Mallis and CFDA put the runway shows under tents in one location–midtown Manhattan’s Bryant Park. It was also the first fashion week with corporate sponsors, including General Motors, Clairol, Evian Water, Vogue, Bazaar, Elle, and Prescriptives. During her 19-year tenure at CFDA, Mallis helped to change the face of the American Fashion Industry. Since then, NYFW has switched locations and evolved to embrace the power of social media. Mallis says the allure and relevance of the live shows will be compromised by COVID-19 but feels the in-person events are still an important part of business, “It creates an excitement and a buzz and lots of news and generates a lot of interest. And it makes careers, breaks careers. So, yeah, there’s a relevancy to it, and we’ll see this coming fashion week how that’s translated as the majority of the presentations will be digital.”

Fashion designer Bibhu Mohapatra has been attending NYFW since he launched his namesake brand in 2009. His success has led him to collaborate with A-List women such as Michelle Obama, Glenn Close, J-Lo, Viola Davis, Gwyneth Paltrow, to name a few. This year Bibhu Mohapatra has decided not to show his spring collection with a live runway show, “I was not going to do a live show because to me it’s really, I think, off note. For me, I think I can tell a better story about this collection and my craft if I created content that I can sort of broadcast through my social media and all the channels that I have available through CFDA and IMG.” But, he says, “Will I miss the energy that happens during the live runway shows and the backstage energy and room full of people? Yes. But, that’s how things were, but now it’s a new field.” Mohapatra was forced to reimagine his spring collection during the lockdown and will premiere his creations during NYFW with a film, “The film has a sort of very strong narrative and speaks to our time that we are going through right now, I feel and I hope that it will resonate as we populate the content on September 16th, worldwide.”

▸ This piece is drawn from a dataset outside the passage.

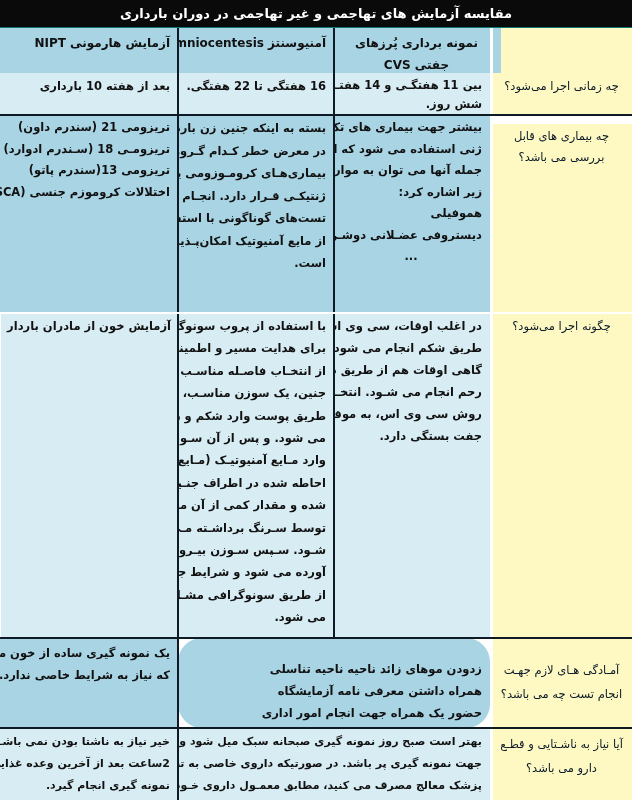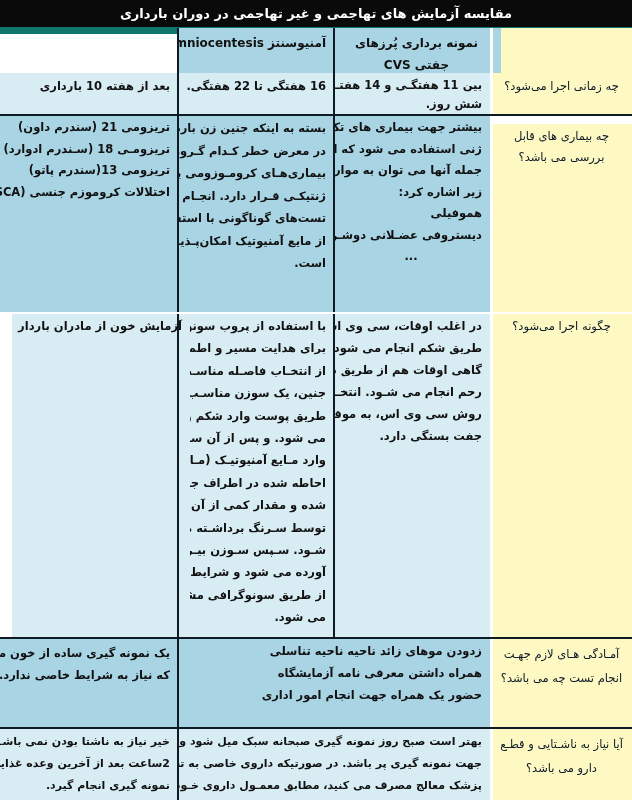"مقایسه آزمایش های تهاجمی و" .title-bar { border-bottom: 7px solid #0f766e -> 2px solid #0f766e }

On Sunday, September 13th, Fashion Week begins with 60 presentations listed on the official calendar. Some of New York’s most prominent names like Michael Kors, Tory Burch, Brandon Maxwell and Marc Jacobs have opted out. Of this small group of 60, Jason Wu will do a show on an outdoor garden rooftop and Rebecca Minkoff will also hold an in-person event. It will look nothing like the previous packed runway shows. The strict attendance guidelines leave everyone to wonder who got an invitation and if they will show up. Peter Arnold has been part of the fashion industry as a former Executive Director of the CFDA and CEO of notable brands–John Varvatos and Cynthia Rowley. He is now the Executive Director of the Fashion Scholarship Fund. He said the audience would likely be “Some curated group that a brand feels is representative of what the message is they want to convey. Whether it’s a group of influencers, where it’s a group of editors, where it’s a group of folks just from the “real world,” I think it’s probably an opportunity to convey more clearly the audience that you think is important to you.”

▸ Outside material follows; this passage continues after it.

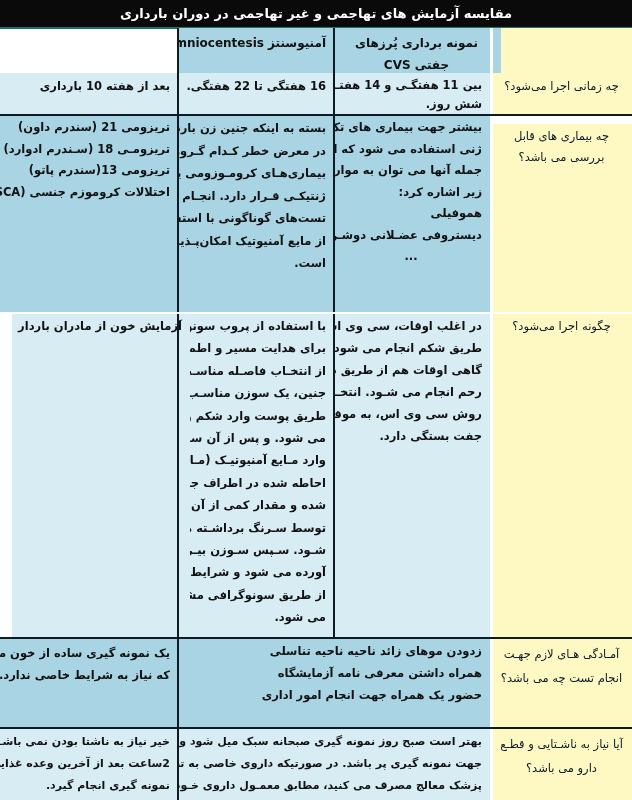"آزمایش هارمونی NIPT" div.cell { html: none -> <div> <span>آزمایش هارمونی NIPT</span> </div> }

It has been said that if you’re not seated in the first three rows at a show during Fashion Week, you might as well stay home. This season, everyone is at home and the coveted front row, that golden ticket reserved only for the fashion elite, will be available to everyone. “I am a big proponent of democratizing what happens in a tent in a venue to which may be a couple of hundred people are invited, and of that number even less are in the front row,” said Arnold. “Here’s an opportunity to convey what you want on a runway to an audience, each of whom is going to feel as if they’re on the front row because somehow they’re looking at it virtually. That’s a win.”
New York Fashion Week, September 13-17, 2020.